Joke Of The Day: The Toast

John O’Reilly hoisted his beer and said, “Here’s to spending the rest of me life, between the legs of me wife!”

That won him the top prize at the pub for the best toast of the night!

He went home and told his wife, Mary, “I won the prize for the Best toast of the night.”

She said, “Aye, did ye now. And what was your toast?” John said, “Here’s to spending the rest of me life, sitting in church beside me wife.”

“Oh, that is very nice indeed, John!” Mary said.

The next day, Mary ran into one of John’s drinking buddies on the street corner.

The man chuckled leeringly and said, “John won the prize the other night at the pub with a toast about you, Mary.”

She said, “Aye, he told me, and I was a bit surprised myself. You know, he’s only
be in there twice in the last four years. Once he fell asleep, and the other time
I had to pull him by the ears to make him come.”

Joke Of The Day

An Irishman walks into a bar. The bartender says, “What’ll ya have?”

The Irishman says, “Aye, please set down five shots of yer finest Irish whiskey and back each of ’em up with a shot a beer.”

The bartender lines up 5 shot glasses and pours the best Irish whiskey they serve. He then pulls five tall beers and sets the glasses behind each shot glass.

The Irishman begins downing the shots and the beers, one right after the other, without even taking a breathe. All 10 drinks gone in under a minute.

The bartender says, “I have never, in all my days, ever seen someone drink that much alcohol so fast.”

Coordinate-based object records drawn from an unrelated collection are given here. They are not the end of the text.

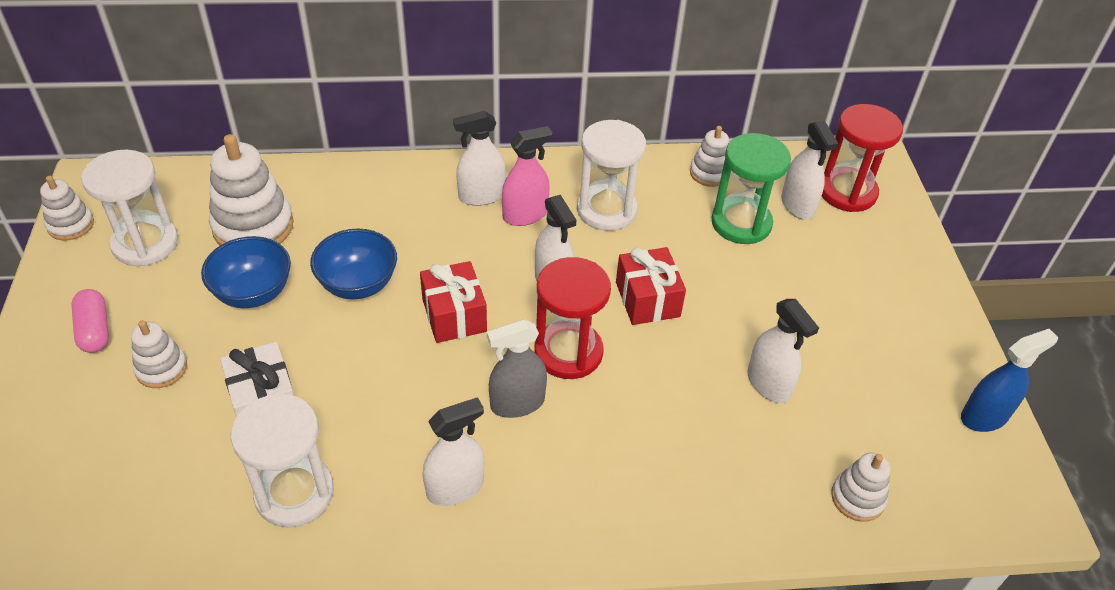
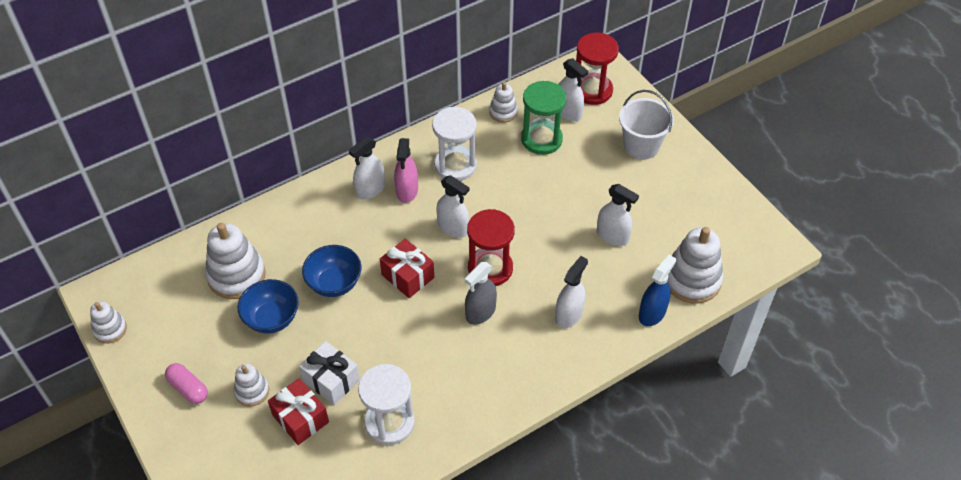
camera: 25 degrees left, 5 degrees up
white hourglass [81,150,178,266] -> none
white spray bottle [423,397,484,506] -> white spray bottle moved to [555,256,588,328]
pink spray bottle [502,126,553,226] -> pink spray bottle turned 150 degrees clockwise [394,138,418,203]
red gift [616,247,686,325] -> red gift moved to [268,378,329,445]
white stacking toy [831,453,890,522] -> white stacking toy [667,227,723,303], size x1.81
blue spray bottle [961,329,1058,432] -> blue spray bottle moved to [639,255,676,326]
none -> white bucket [619,90,674,160]

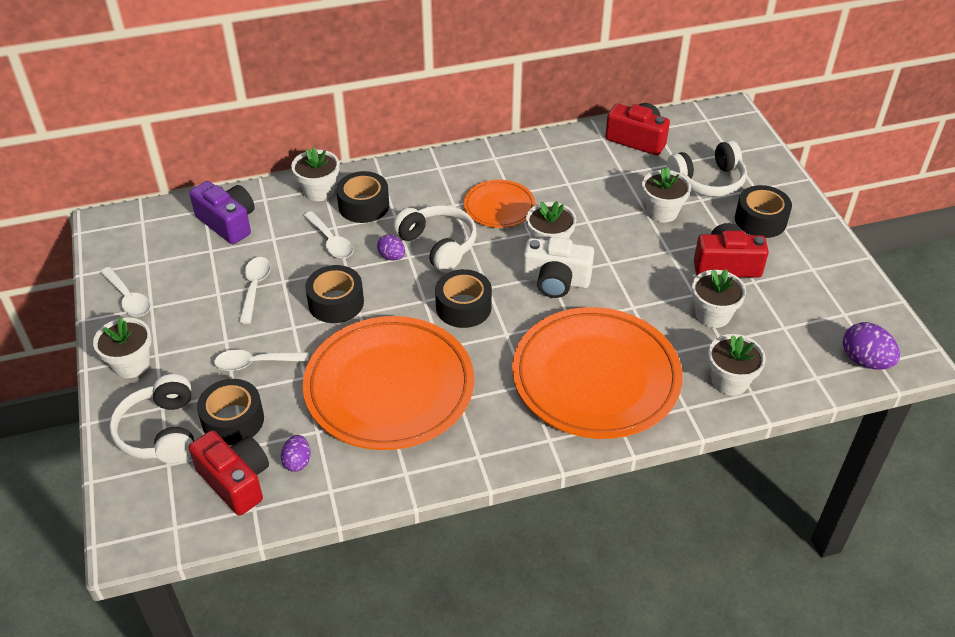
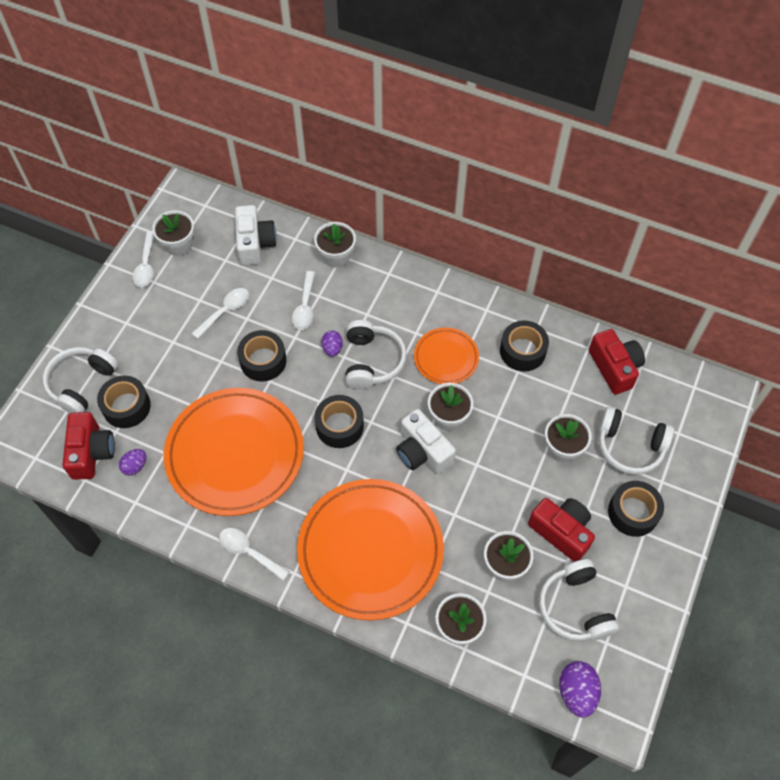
camera: 40 degrees right, 15 degrees up
white flower pot [93,318,152,378] -> white flower pot moved to [152,210,194,256]
purple camera [189,181,255,244] -> white camera [235,205,277,265]
white spoon [214,350,309,371] -> white spoon moved to [219,528,289,581]
black tape [336,171,389,223] -> black tape moved to [500,320,549,372]
none -> white headphones [539,559,619,641]

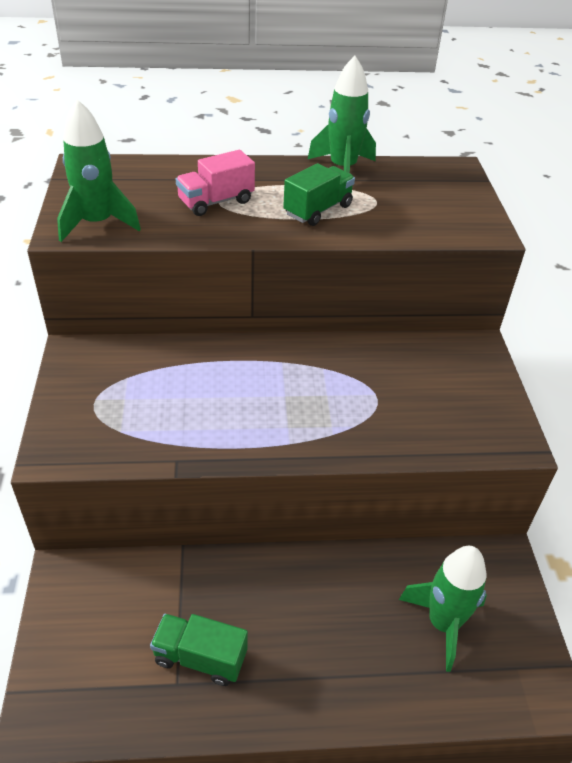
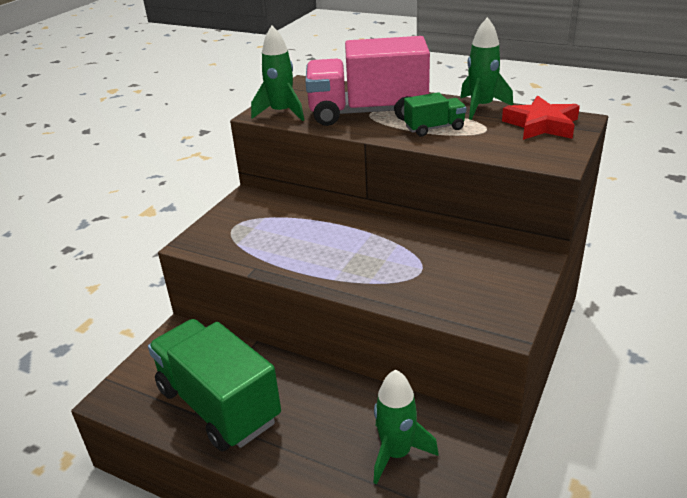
camera: 35 degrees right, 10 degrees down
green truck [150,614,248,686] -> green truck [148,319,281,451], size x2.17
pink truck [176,150,255,216] -> pink truck [305,36,430,126], size x2.17
none -> red star [502,95,580,140]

The Irishman says, “Well, lad, if ya had what I got, you’d be drinkin’ fast too!”

The bartender leans in, with a serious face and asks, “What have ya got, old man?”

The Irishman says, “I’ve got one dollar.”

Joke Of The Day

A doctor in Ireland wants to get off work and go hunting, so he approaches his assistant.

“Seamus, I am going hunting tomorrow and don’t want to close the clinic,” he says. “I want you to take care of the clinic and all me patients.”

“Yes, sir!” answers Seamus.

The doctor goes hunting, returns the following day and asks, “So, Seamus, how was your day?”

Seamus tells him that he took care of three patients. “The first one had a headache, so I gave him Tylenol.”

“Bravo, Seamus, and the second one?” asks the doctor.

“The second one had stomach burning and I gave him Maalox, sir,” says Seamus.

“Bravo, bravo! You’re good at this. And what about the third one?” asks the doctor.

“Sir, I was sitting here and suddenly the door opens and a woman bursts into the room. Quick as a wink she undresses herself, tearing off every stitch of clothing including her bra and her panties, and lies down on the table. She spreads her legs and shouts, “Help me, I beg you! It’s been five years since I’ve seen a man!”

“Thunderin’ Lord Jesus, Seamus, what did you do?” asks the doctor.

“I put drops in her eyes.”

Joke Of The Day

A man stumbles up to the only other patron in a bar and asks if he could buy him a drink.

“Why of course,” comes the reply.

The first man then asks: “Where are you from?”

“I’m from Ireland,” replies the second man.

The first man responds: “You don’t say, I’m from Ireland too! Let’s have another round to Ireland.”
“Of Course,” replies the second man.

Curious, the first man then asks: “Where in Ireland are you from?”
“Dublin,” comes the reply.
“I can’t believe it,” says the first man.
“I’m from Dublin too! Let’s have another drink to Dublin.”
“Of course,” replies the second man.

Curiosity again strikes and the first man asks:
“What school did you go to?”
“Saint Mary’s,” replies the second man.
“I graduated in ’62.”

“This is unbelievable!” the first man says.
“I went to Saint Mary’s and I graduated in ’62, too!”

About that time in comes one of the regulars and sits down at the bar.
“What’s been going on?” he asks the bartender.

“Nothing much,” replies the bartender. “The O’Malley twins are drunk again.”

Joke Of The Day

One night, a torrential rain soaked Southern Ireland. The next morning the resulting flood waters came up about 6 feet into most of the homes.

Mrs. O’Flattery was sitting on her roof with her neighbour, Mrs.O’Leary, waiting for help to come when Mrs. O’Leary noticed a baseball cap Floating near the house.

She watched it float far out into the front yard and then float back to the house. Again and again, it kept floating away from the house, then back towards house.

Her curiosity got the best of her, so she asked Mrs.O’Flattery, “Do you see dat dere baseball cap a floatin’ away from the house, den back again?”

Mrs. O’Flattery said, “Oh yeah, dass my husband Paddy; I tole him he gonna cut the grass today, come hell or high water!”